Sharif is in jail now on corruption charges. An investigative journalist who probed the integrity of evidence in the case and the military’s involvement was beaten nearly to death in October 2017. Joining Sharif in jail is former president Asif Ali Zardari and former prime minister Shahid Khaqan Abbasi, who was imprisoned last week on a 20-year-old corruption case. Opposition leader Maryam Nawaz, Sharif’s daughter, is virtually banned from the media. Three TV stations were shut down in most of the country after they aired a live news conference in which she presented video evidence allegedly showing that the judge who sentenced her father was blackmailed. He was subsequently removed from his position by the Islamabad High Court.
How does all this happen? “They now have a wonderful mechanism, whereby the military intelligence agency just calls up the cable operators in every part of the country and tells them to take such-and-such channel off the air,” says Sethi. The same is true for calls directly to media owners, who then put pressure on journalists to shut down social media accounts, which have been an outlet for news and views the newspapers won’t publish. Indeed, just hours before Khan arrived in Washington, Pakistan’s most popular news channel, Geo, which has a history of run-ins with the military, was forced off the air in many parts of the country, without notice or explanation.

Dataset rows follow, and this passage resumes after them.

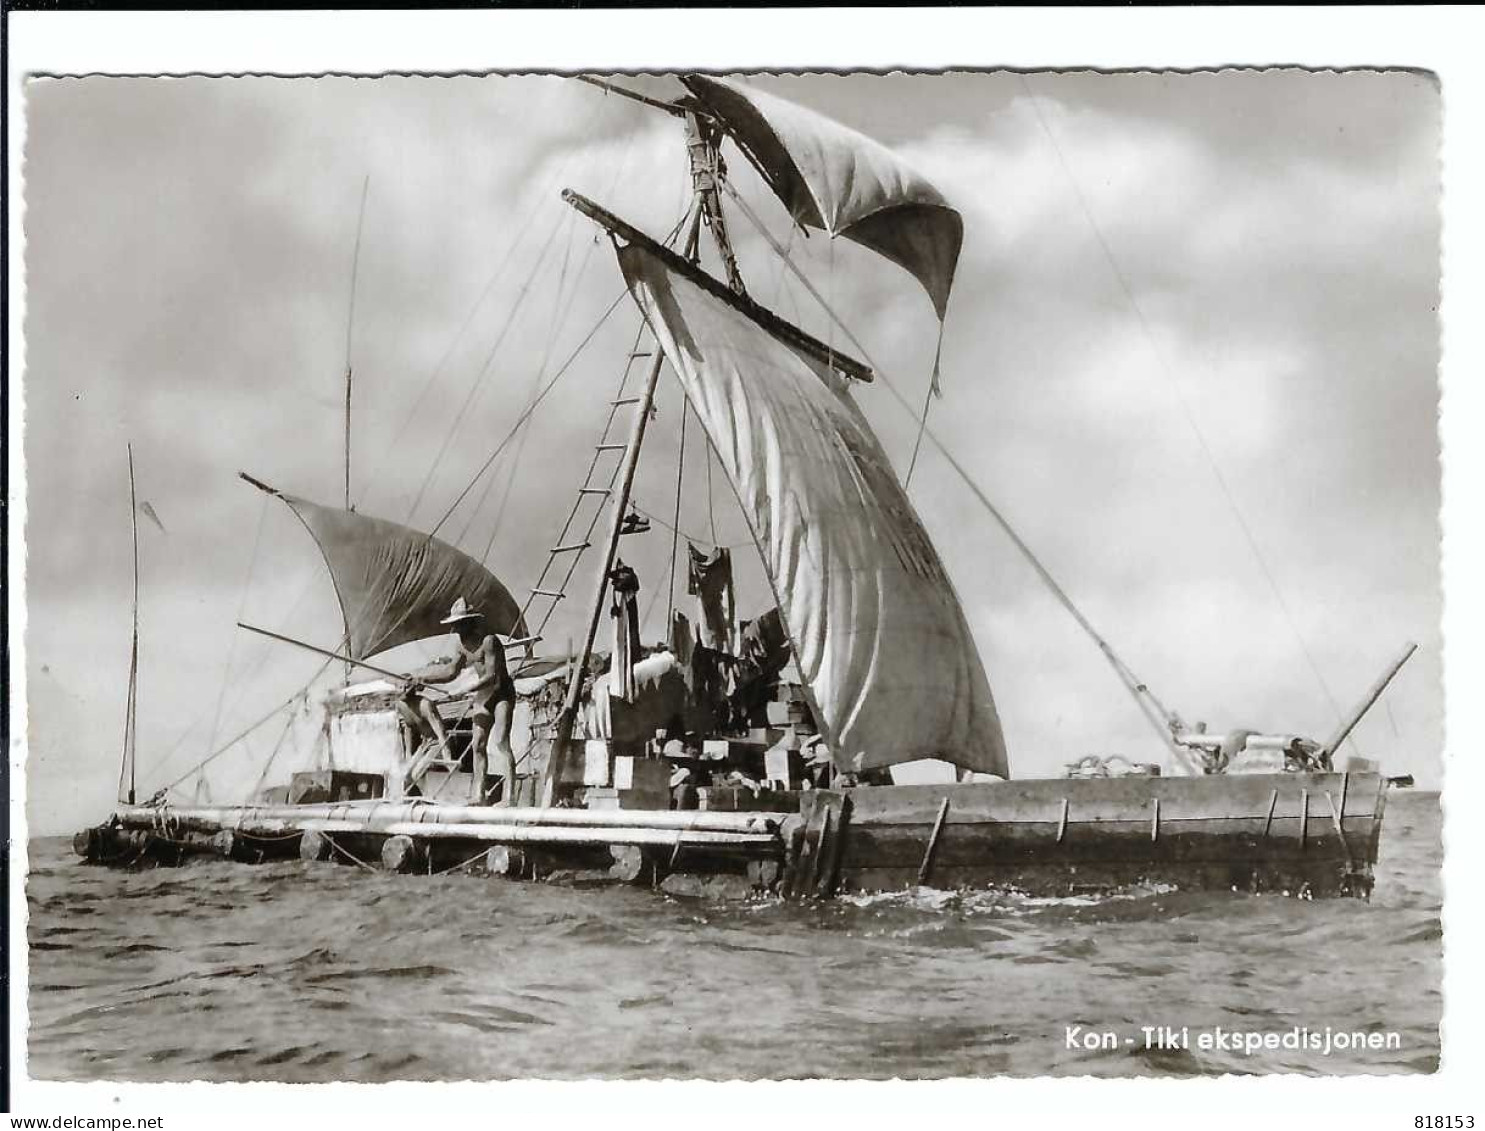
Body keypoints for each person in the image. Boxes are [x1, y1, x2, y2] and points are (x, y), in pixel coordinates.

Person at [399, 597, 516, 806]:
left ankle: (510, 796)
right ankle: (478, 795)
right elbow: (451, 671)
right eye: (455, 624)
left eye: (460, 624)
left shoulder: (489, 641)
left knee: (501, 742)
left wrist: (463, 690)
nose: (456, 628)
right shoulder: (461, 645)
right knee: (477, 745)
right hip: (483, 697)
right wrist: (423, 678)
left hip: (501, 694)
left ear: (470, 622)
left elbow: (492, 676)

Hamid Mir, a prominent news broadcaster who has two bullets in him from an earlier attack, says the steep downturn of Pakistan’s economy, including high inflation and an International Monetary Fund bailout package, has created misery that the political opposition is getting ready to exploit with a planned “black day” of mass rallies on Thursday. “Imran Khan is feeling threatened,” says Mir. “If a lot people come on the road, he will face the same situation he created against Nawaz Sharif in 2014 [when he staged demonstrations in Islamabad]. Free media was the main source of his strength at that time.” Now, Khan fears media could turn against him.
In the meantime, independent media is struggling to survive. Dawn, one of the strongest independent voices in Pakistan, has faced forced disruptions to circulation, some still in effect, says Abbas. Government has cut advertising, and private advertising has nearly collapsed amid the economic downturn. Everyone at Dawn took pay cuts of 25 to 35 percent to avoid layoffs.

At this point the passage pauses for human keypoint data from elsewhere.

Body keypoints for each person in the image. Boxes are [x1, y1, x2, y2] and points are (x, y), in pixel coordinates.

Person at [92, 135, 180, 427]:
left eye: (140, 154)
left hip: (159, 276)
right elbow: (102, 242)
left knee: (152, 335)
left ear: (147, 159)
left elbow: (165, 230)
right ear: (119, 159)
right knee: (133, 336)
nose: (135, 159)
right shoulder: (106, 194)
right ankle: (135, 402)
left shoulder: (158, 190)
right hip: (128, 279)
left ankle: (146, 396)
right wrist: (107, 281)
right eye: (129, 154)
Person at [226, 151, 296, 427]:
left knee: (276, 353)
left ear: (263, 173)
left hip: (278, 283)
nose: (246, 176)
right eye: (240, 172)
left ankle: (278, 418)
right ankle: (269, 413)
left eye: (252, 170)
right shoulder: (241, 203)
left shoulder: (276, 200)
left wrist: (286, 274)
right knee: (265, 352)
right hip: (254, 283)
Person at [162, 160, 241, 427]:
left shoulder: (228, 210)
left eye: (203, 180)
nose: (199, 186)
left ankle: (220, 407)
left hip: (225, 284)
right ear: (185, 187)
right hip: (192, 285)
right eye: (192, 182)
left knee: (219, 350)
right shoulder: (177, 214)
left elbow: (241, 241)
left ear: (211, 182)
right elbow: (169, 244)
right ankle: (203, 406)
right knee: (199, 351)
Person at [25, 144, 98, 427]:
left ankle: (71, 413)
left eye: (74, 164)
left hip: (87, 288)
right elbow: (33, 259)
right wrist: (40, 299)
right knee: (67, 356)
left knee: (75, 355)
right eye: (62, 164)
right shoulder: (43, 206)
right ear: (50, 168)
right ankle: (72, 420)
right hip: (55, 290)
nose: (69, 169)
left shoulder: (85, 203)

The U.S. government wants to work with Pakistan — to fight terrorism and its financing, to seek peace in Afghanistan, to avoid war with India. American officials who meet with Khan and his aides should remember that a free press has an important part to play in keeping the government and the military honest, even aside from its essential role as a pillar of democracy.
Steven Butler is the Asia program coordinator at the Committee to Protect Journalists.